Special to the Mirror

“If you wanted to get the latest scuttlebutt, then you went over to the Bee Hive about coffee time” explains Mr. Waldref, who had a photographic studio across from the Bee Hive Café in the ‘60s, in an interview in 1989.

In a 1988 interview, long time Campbell River resident Pat Turner described the Bee Hive Café as a community meeting place.

“It never bothered you to go alone to the Beehive,” she said. “You knew sooner or later you’d meet someone you knew. It was such a social place for many people. It wasn’t just a teen’s café, older people went there too. Everyone was comfortable there. It was a real family place.”

The original Bee Hive Café was built in 1918 and was an ice cream parlour with a saloon and a pool room, and was operated by T.W. Hansen. In 1929 Carl and Margaret Thulin took over operation and moved the Bee Hive to a newly built location known as the “Bee Hive Block” in 1937. Art Rose took over operation of the Bee Hive in 1947, and he sold to Bob Ahearn three years later. After a huge storm flooded the basement in 1956, Skip MacDonald bought the café with his friend Bob Lewis. Eventually MacDonald took over sole proprietorship and in 1988 he built a new building to house the Bee Hive as well as a new restaurant. MacDonald retired and sold to the Bendicksons in 1995.

MacDonald recalls the popular banana splits that the Bee Hive served.

“We made our own hard ice cream. For the banana split you would use the three ice cream flavours – strawberry, vanilla and chocolate. I remember chasing around town searching for bananas because we had run out and stores would be closed because it was a holiday or something.”

He explained that you needed just the right bananas.

“You have got to have them at the right time. You don’t want them green, nobody wants to eat green bananas. And they can’t be over ripe or they would go rotten very quickly. We would order a case of petites. Petites were a smaller banana. They just fit in the dish nicely, where the larger banana was hanging over the dish at both ends and was kind of a sloppy looking thing.”

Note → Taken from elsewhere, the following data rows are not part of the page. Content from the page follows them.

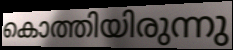
കൊത്തിയിരുന്നുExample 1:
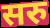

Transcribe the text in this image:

सरु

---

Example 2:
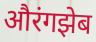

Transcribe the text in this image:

औरंगझेब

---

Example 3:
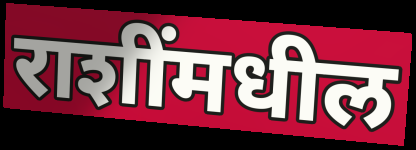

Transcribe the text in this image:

राशींमधील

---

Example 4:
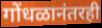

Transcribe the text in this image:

गोंधळानंतरही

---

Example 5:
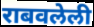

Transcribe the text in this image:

राबवलेली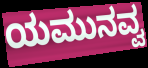
ಯಮುನವ್ವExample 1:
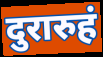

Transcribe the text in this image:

दुरारुहं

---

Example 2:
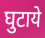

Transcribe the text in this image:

घुटाये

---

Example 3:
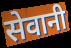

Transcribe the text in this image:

सेवानी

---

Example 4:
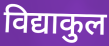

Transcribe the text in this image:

विद्याकुल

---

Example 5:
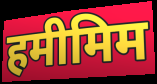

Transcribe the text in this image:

हमीमिम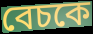
বেচকেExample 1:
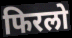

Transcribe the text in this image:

फिरलो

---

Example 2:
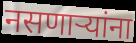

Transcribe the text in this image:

नसणाऱ्यांना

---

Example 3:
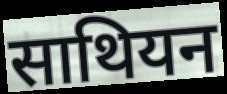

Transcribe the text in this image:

साथियन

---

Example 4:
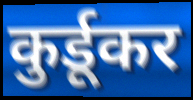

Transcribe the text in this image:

कुर्डूकर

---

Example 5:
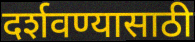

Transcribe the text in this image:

दर्शवण्यासाठी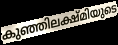
കുഞ്ഞിലക്ഷ്മിയുടെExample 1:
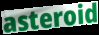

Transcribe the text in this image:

asteroid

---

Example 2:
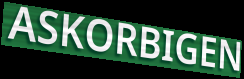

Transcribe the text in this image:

ASKORBIGEN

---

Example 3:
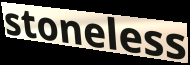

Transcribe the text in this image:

stoneless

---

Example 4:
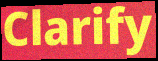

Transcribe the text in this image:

Clarify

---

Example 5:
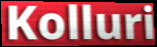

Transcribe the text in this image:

Kolluri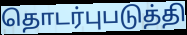
தொடர்புபடுத்தி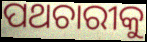
ପଥଚାରୀକୁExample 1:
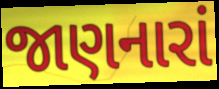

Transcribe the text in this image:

જાણનારાં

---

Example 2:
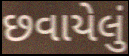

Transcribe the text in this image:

છવાયેલું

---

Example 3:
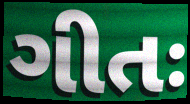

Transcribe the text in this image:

ગીતઃ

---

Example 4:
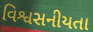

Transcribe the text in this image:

વિશ્વસનીયતા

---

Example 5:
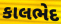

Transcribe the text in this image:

કાલભેદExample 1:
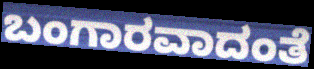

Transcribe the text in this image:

ಬಂಗಾರವಾದಂತೆ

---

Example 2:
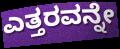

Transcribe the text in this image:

ಎತ್ತರವನ್ನೇ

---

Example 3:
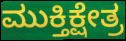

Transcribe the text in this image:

ಮುಕ್ತಿಕ್ಷೇತ್ರ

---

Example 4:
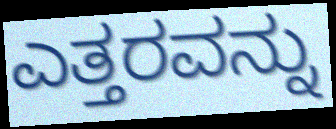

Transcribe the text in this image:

ಎತ್ತರವನ್ನು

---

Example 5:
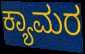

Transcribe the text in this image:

ಕ್ಯಾಮರ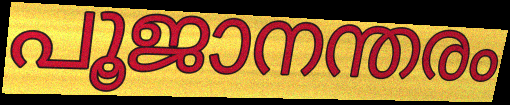
പൂജാനന്തരം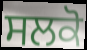
ਸਲਕੋ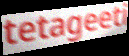
tetageetiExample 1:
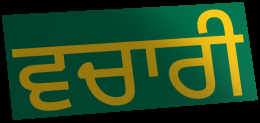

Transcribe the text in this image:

ਵਚਾਰੀ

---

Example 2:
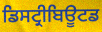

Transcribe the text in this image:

ਡਿਸਟ੍ਰੀਬਿਊਟਡ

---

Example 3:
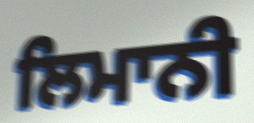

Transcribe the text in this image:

ਲਿਮਾਨੀ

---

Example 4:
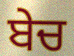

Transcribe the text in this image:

ਬੇਚ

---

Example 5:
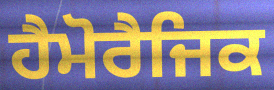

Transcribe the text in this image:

ਹੈਮੋਰੈਜਿਕ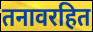
तनावरहित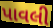
પાવલી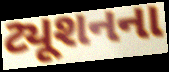
ટ્યૂશનના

The Bee Hive also had the first soft ice cream machine in town. It was ordered from Chicago, and when breakdowns occurred their refrigeration guy would have to go looking for used parts out of the States to get the machine running again.

MacDonald described the advantage of making the milkshakes with soft ice cream. “The hard ice cream had a tendency to flip. First thing you know you flip one of those stainless steel milkshake tins right off the spindle and you have the ice cream and the flavor base all over the floor.”

Stella Moore worked at the Bee Hive in the 1970s.

“It was a lot of fun there, the people who worked there were all friends,” she says. “We were mostly older women working there.” When asked what made the Bee Hive Café so special, Stella says, “it was the only restaurant with a jukebox, so all the kids would come there and put their quarters in and listen to music. The food was wonderful, it was all home cooked. The fish and chips was especially good. We laughed a lot there, and it was a nice spot overlooking the water.”

Mr. Waldref also recalled the jukebox as being the centre of attention at the Bee Hive.

“They had a jukebox in there for as long as I can remember. Skip, he could control the volume from the front. The kids would yell turn it up, and then someone else would holler leave it alone, then someone would say turn it down.”